PROBLEM DESCRIPTION: Reproduce the data from the line containing "What is the maximum value for" through the final line, inclusive, and leave out the pictures.

....

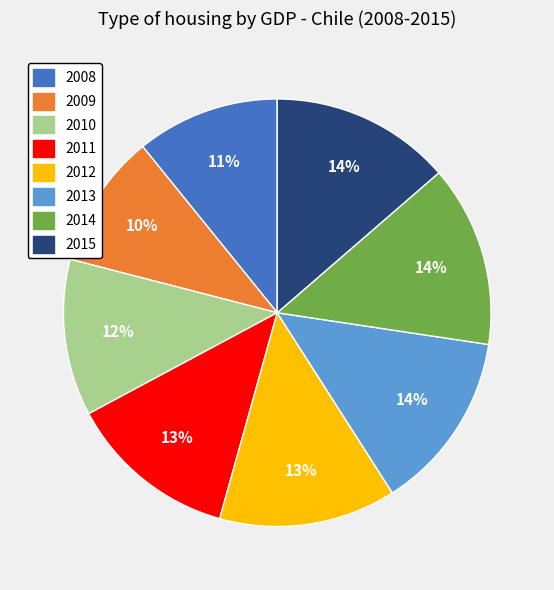

Is the sum of 2010 and 2015 greater than half?

No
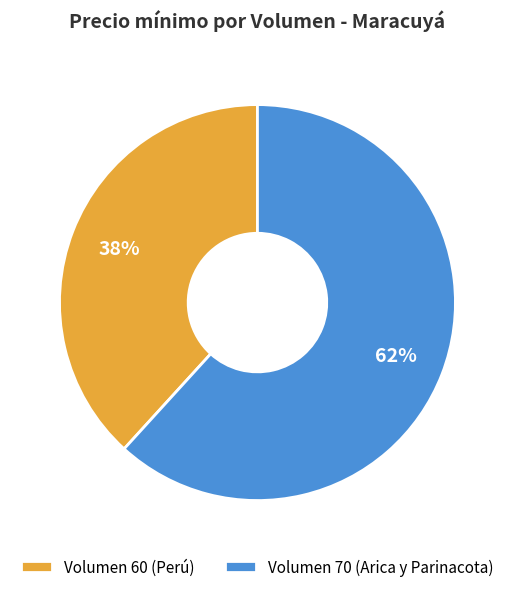

How many slices are in this pie chart?

2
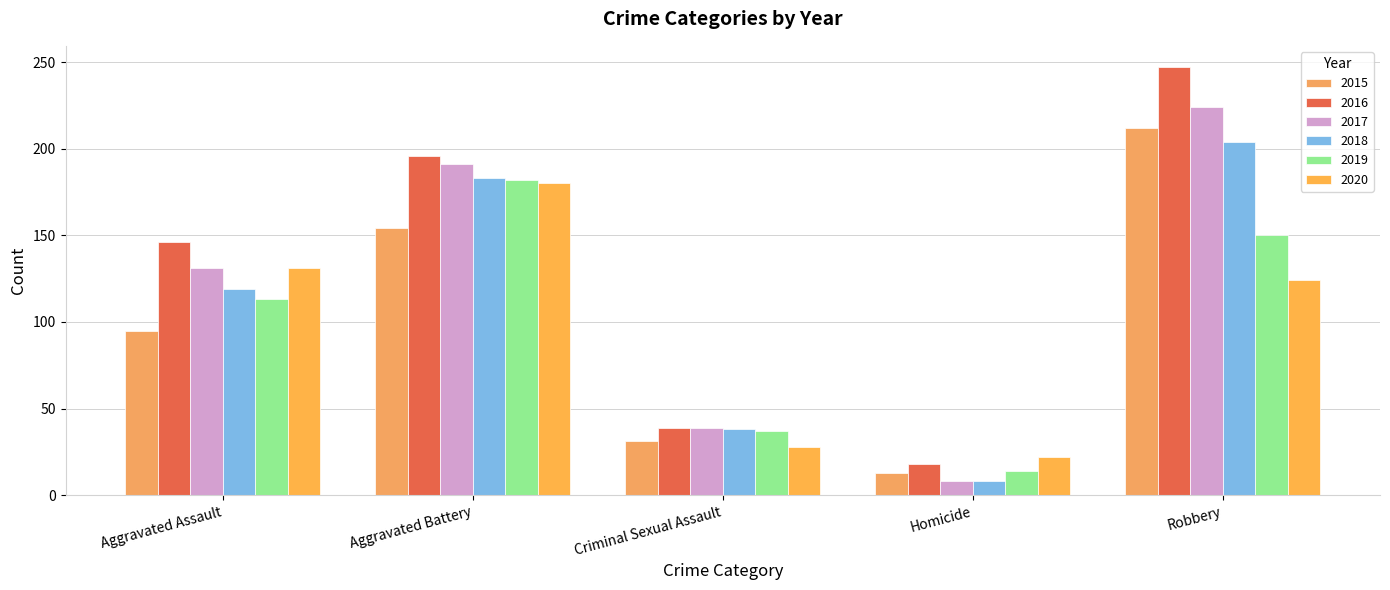

Between Criminal Sexual Assault and Homicide, which series saw the biggest shift?

2017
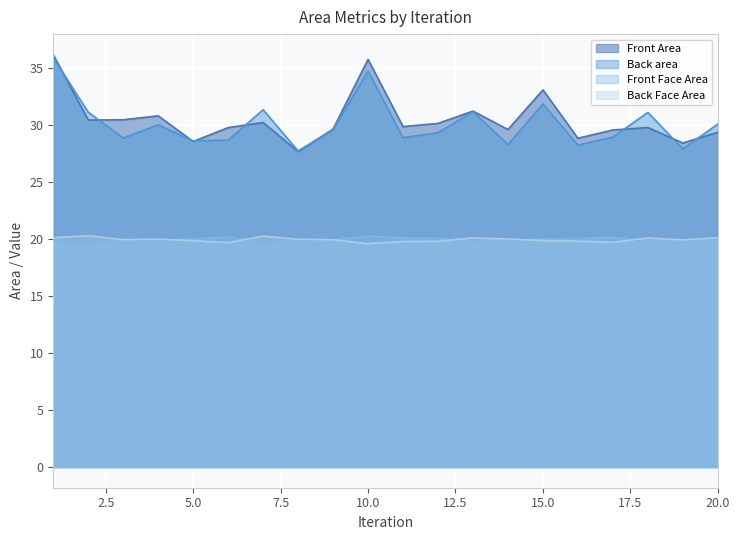

At which label does Front Area first exceed 29?

1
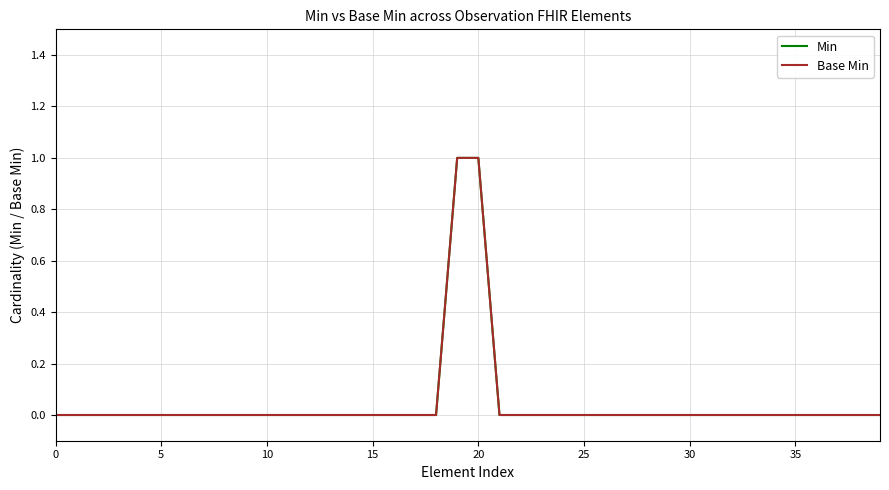

Which category has the highest value in the Base Min series?

19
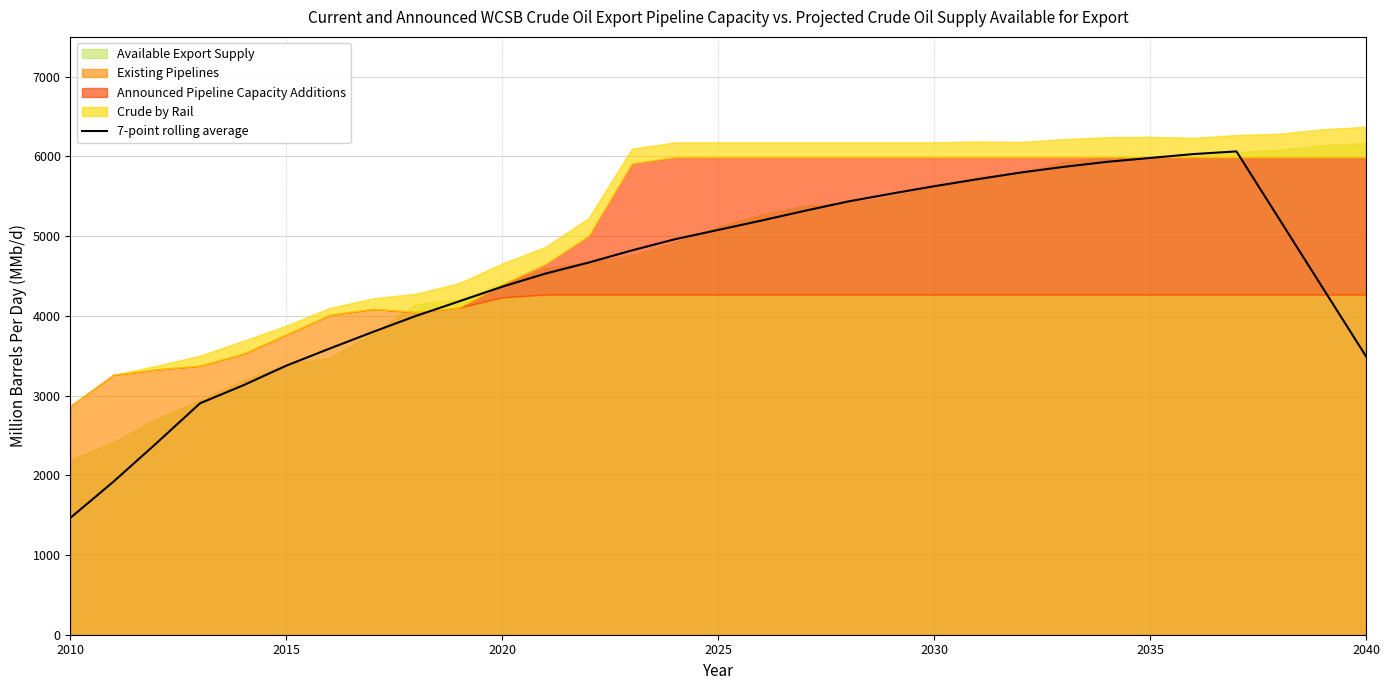

What is the maximum value for 7-point rolling average?

6063.5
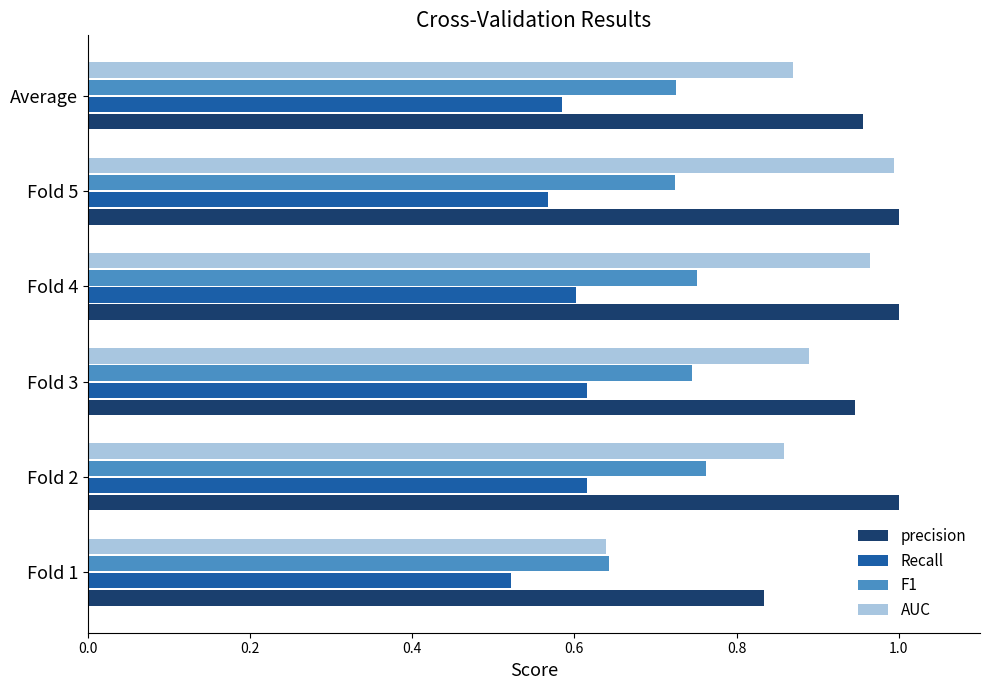

What is the sum of all F1 values?

4.3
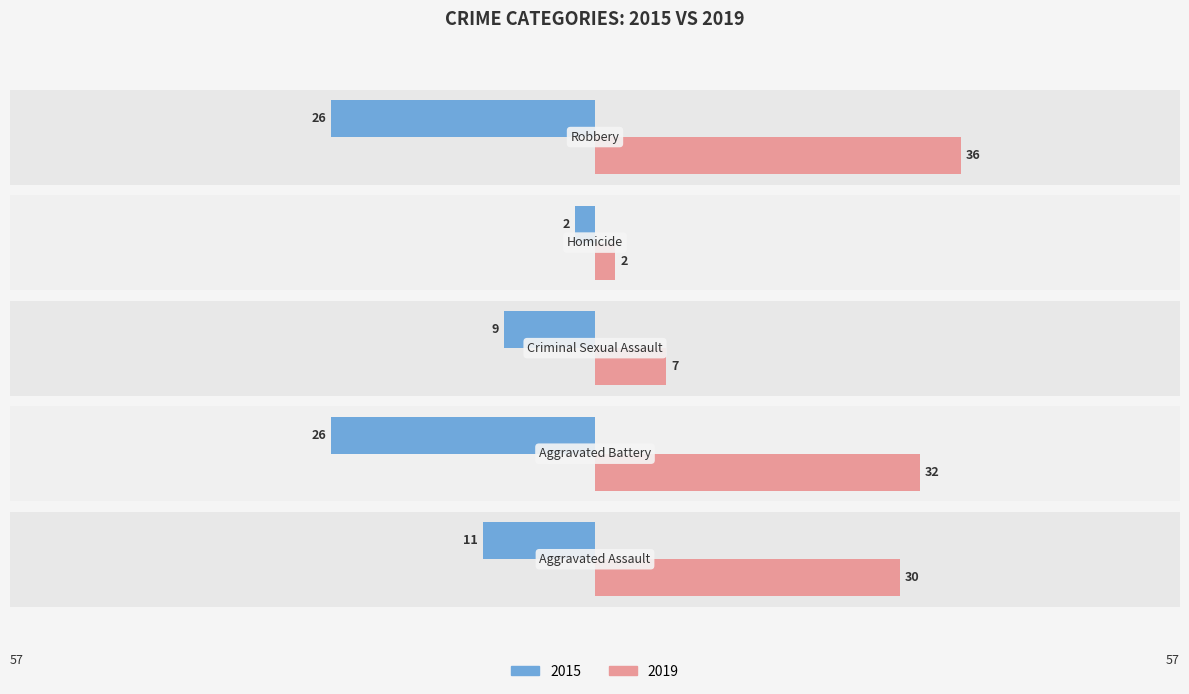

Which series has the widest spread of values?

2019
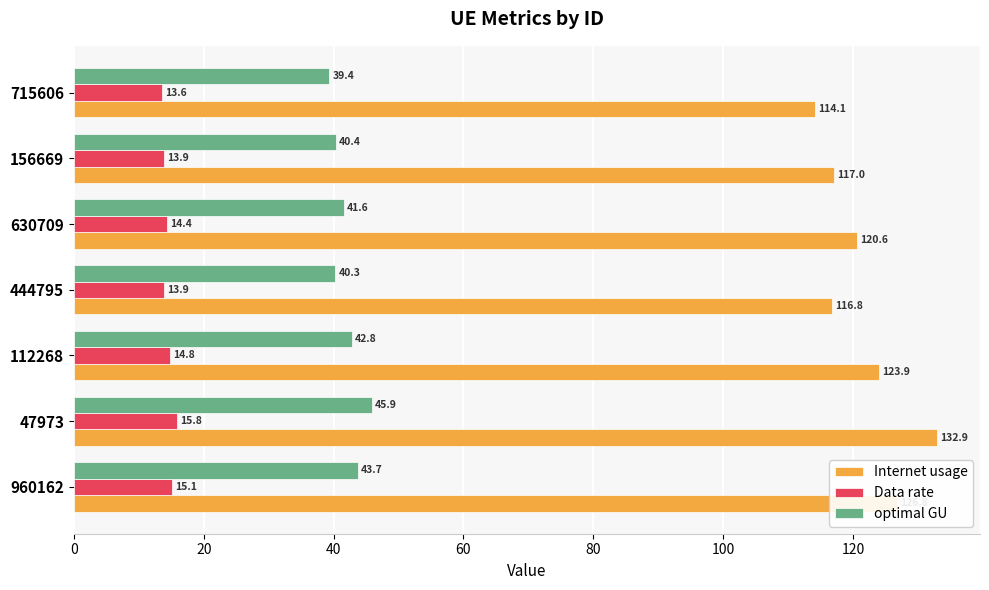

How many values in the Data rate series are below 14?

3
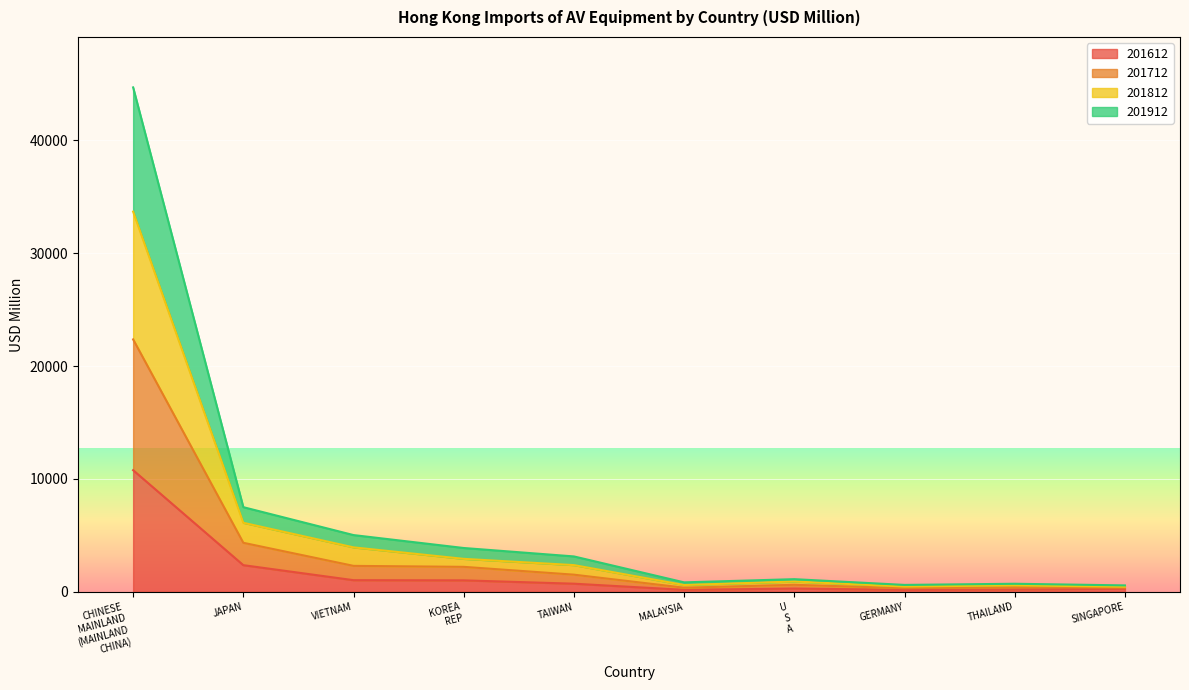

Which category has the highest value in the 201612 series?

CHINESE
MAINLAND
(MAINLAND
CHINA)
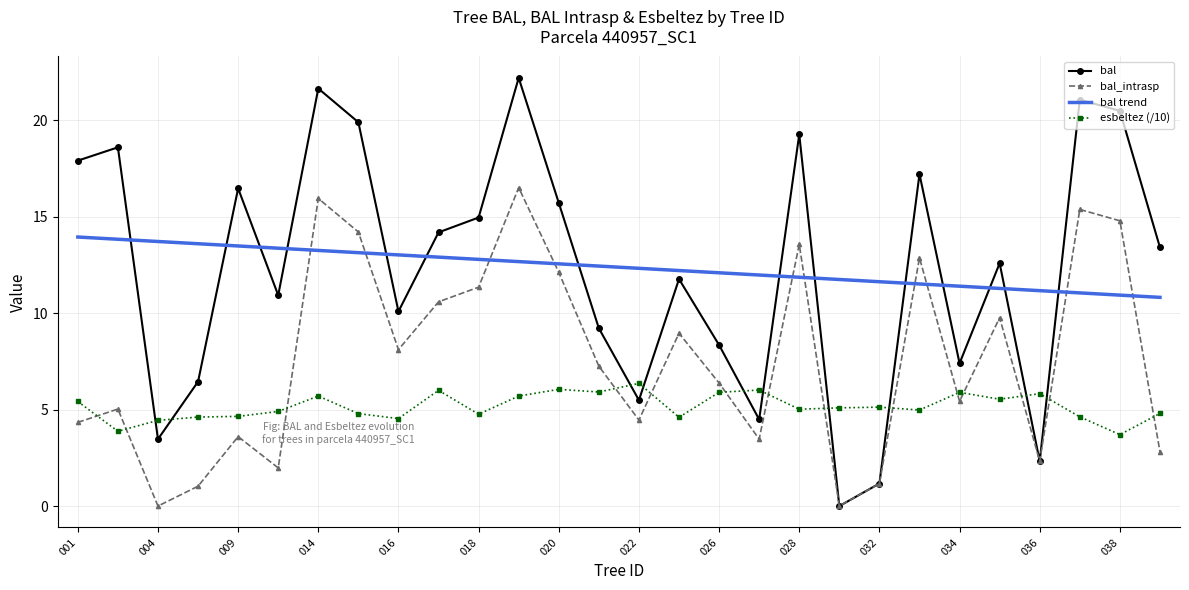

What is the maximum value shown in the chart?

22.2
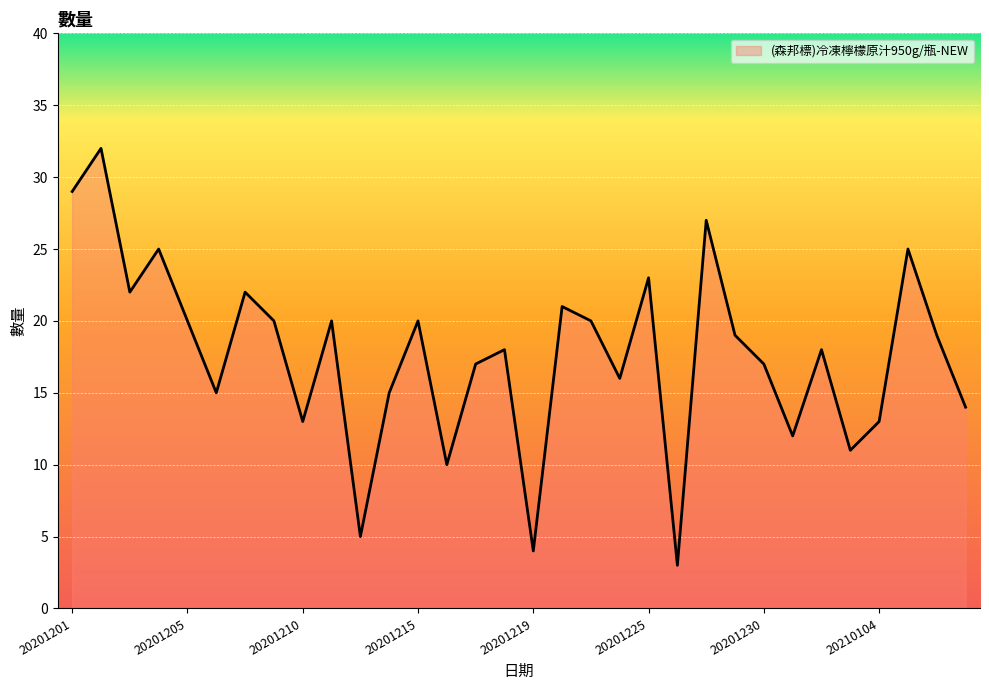

What is the difference between the maximum and minimum values?

29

....

RESULT OF THIS EXERCISE:
What is the maximum value for 7-point rolling average?

6063.5

What is the sum of all F1 values?

4.3

Which series has the widest spread of values?

2019

How many values in the Data rate series are below 14?

3

Which category has the highest value in the 201612 series?

CHINESE
MAINLAND
(MAINLAND
CHINA)

What is the maximum value shown in the chart?

22.2

What is the difference between the maximum and minimum values?

29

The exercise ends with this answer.